The slot system goes some way to solving this problem: while the total number of choices is much lower than that provided by a tree system, the number of meaningful choices is potentially much higher. In the screenshot above the player can only pick one talent per row, with the rows sorted by 'type' of ability - the first row is a mobility option, the second a damage reduction, the third a control, and so on. The abilities don't synergize particularly well, meaning that 'optimal' decisions don't emerge as readily: whether you've taken Presence of Mind or Blazing Speed or Ice Floes doesn't really affect your decision on whether to take Temporal Shield or Flameglow or Ice Barrier. Of course, this is also a disadvantage - if all the choices are equally valid and don't impact each other then what's the point of having them? Also, the layering of abilities by type reduces player choice fairly dramatically - while it makes it 'idiot proof' in the sense that it's impossible to construct a truly useless build, it also means that players are restricted to a pre-set template of how they 'should' play (if I want to shun all survival options in order to maximize damage, for example, I should be able to).

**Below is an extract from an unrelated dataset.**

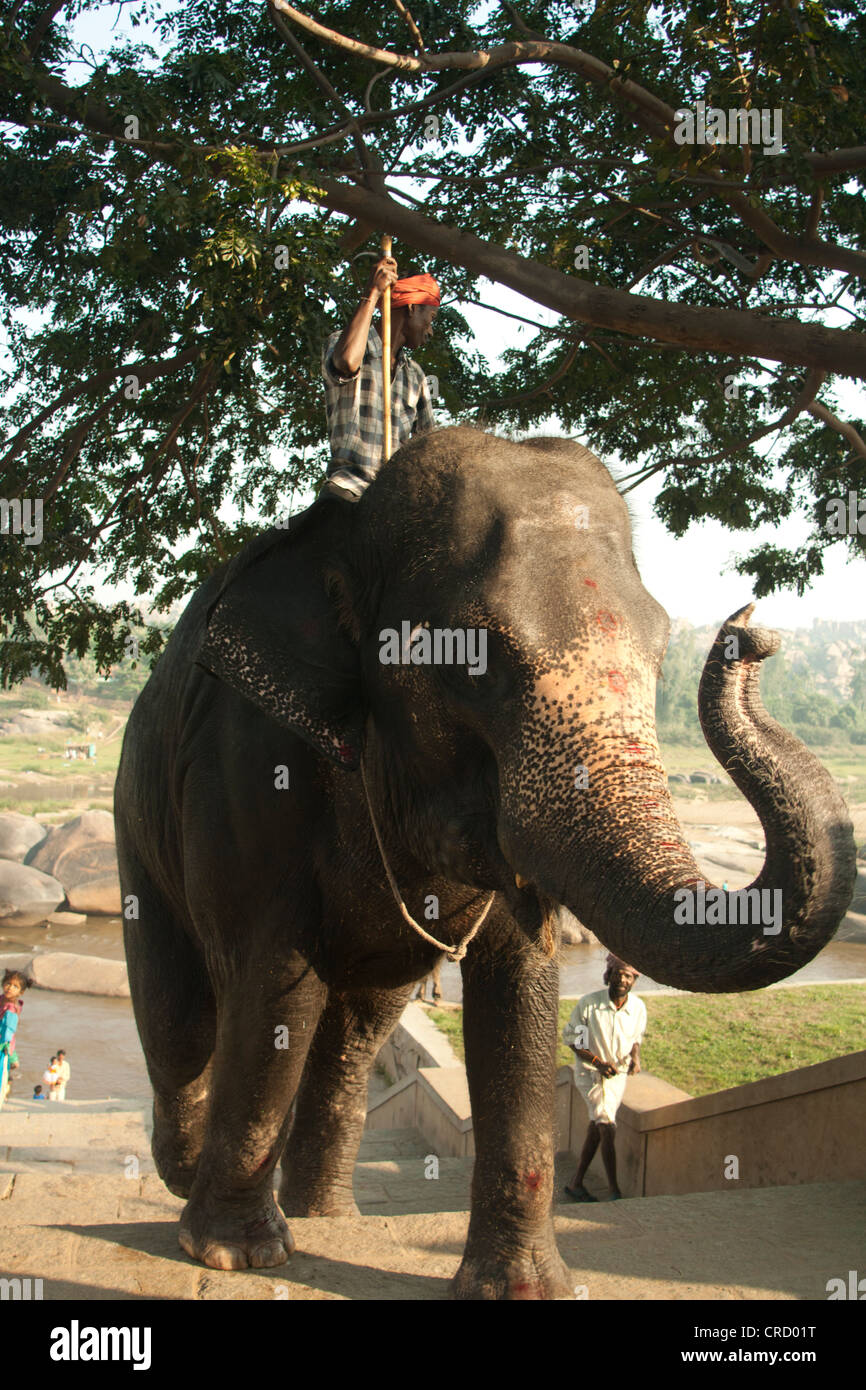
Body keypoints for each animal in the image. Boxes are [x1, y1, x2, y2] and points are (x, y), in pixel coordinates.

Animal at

Solution: What should be obvious from this rather lengthy explanation is that there's no obviously 'right' option in the same way as there was for the aspect ratio problem. Each option has its own advantages and disadvantages and strikes a different balance between player choice and ease of balance. Currently I'm favouring the list solution as it grants the player the most freedom, and trying to impose some level of external balance upon it by pricing each of the options - effectively creating a tree system but without any specialisations or dependencies. This seems to work fairly well, as it creates a nice balance between power and flexibility; players can choose only the powerful abilities, sinking all their points into a small number of options, or they can choose to diversify and pick a larger number of cheaper abilities. The downside to this approach is that it requires the number of abilities a player has access to to be flexible, but that's a coding rather than a balance issue.

Ok, that was rather longer than I intended, but hopefully it gives you some idea of the design process. There's quite a fun little problem involving Spell Reflect I'll probably cover next.


P.S. My aim from now on is to do a weekly update (regularity being much more important than flexibility) every Saturday morning. I don't know if I'll be able to stick to it, but hopefully saying it will make it so.